Quel manque de dignité manifeste cependant, spécialement de la part de quelqu’un qui devrait connaitre les lois du marché et leur principe d’équilibre entre l’offre et la demande. D’ailleurs, comment vouloir secourir cette personne sachant qu’elle reprèsente une menace directe, une concurrente, dans l’impitoyable jungle économique qui nous mâchonne jusqu’à être vidés de toute humanité, dévoyés au point de lorgner avidement la chute de l’autre et de se délecter de son agonie. Le pire, c’est que je comprends tout à fait cette personne et je peux visualiser les moindres détails du décor mental dans lequel elle se trouve déchaussée à l’heure actuelle. Un désert de glace baigné dans une obscurité quasi-permanente. Peu de gens vers qui se tourner et encore moins de mains qui se tendent pour l’aider à s’extirper du marasme.

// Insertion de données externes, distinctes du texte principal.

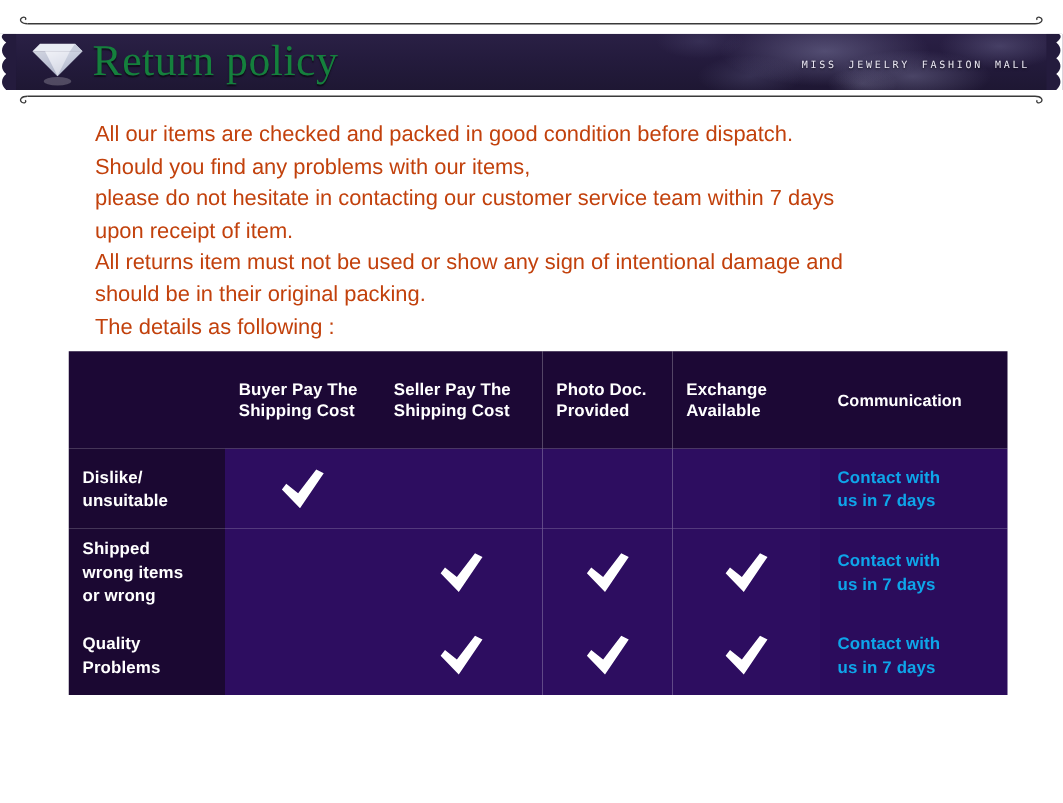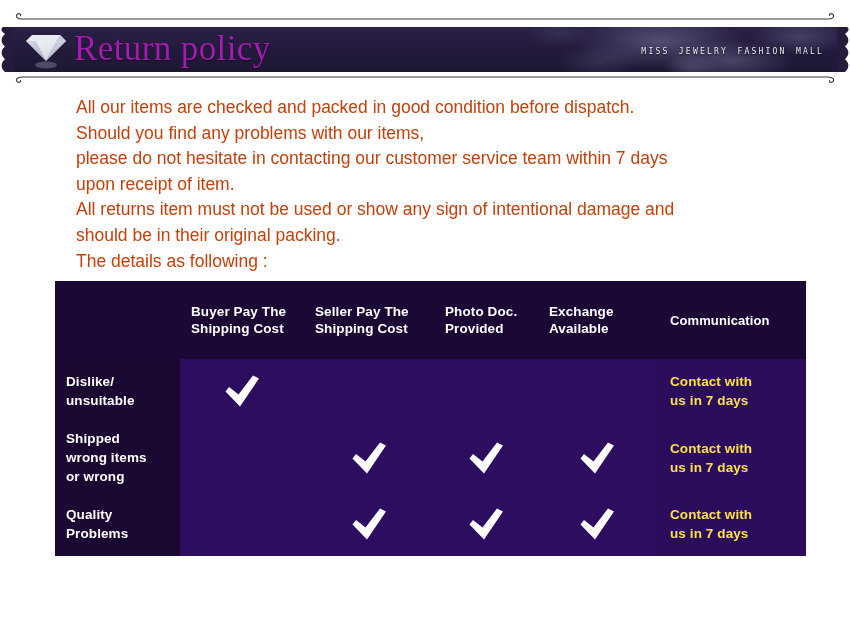"Return policy" .banner-title { color: #a21caf -> #15803d }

Au fond de moi, je souhaite à cette personne de s’en sortir le plus rapidement possible, mais après moi tout de même, au risque de me faire regretter ces sensibleries d’un autre monde qui se voudrait meilleur.
En attendant, je repense aux derniers vers du poème d’Alferd de Vigny contant la mort du loup :
Hélas ! ai-je pensé, malgré ce grand nom d’Hommes, que j’ai honte de nous, débiles que nous sommes ! Comment on doit quitter la vie et tous ses maux, C’est vous qui le savez, sublimes animaux ! A voir ce que l’on fut sur terre et ce qu’on laisse Seul le silence est grand ; tout le reste est faiblesse. - Ah ! je t’ai bien compris, sauvage voyageur, Et ton dernier regard m’est allé jusqu’au coeur ! Il disait : « Si tu peux, fais que ton âme arrive, A force de rester studieuse et pensive, Jusqu’à ce haut degré de stoïque fierté Où, naissant dans les bois, j’ai tout d’abord monté. Gémir, pleurer, prier est également lâche. Fais énergiquement ta longue et lourde tâche Dans la voie où le Sort a voulu t’appeler. Puis après, comme moi, souffre et meurs sans parler.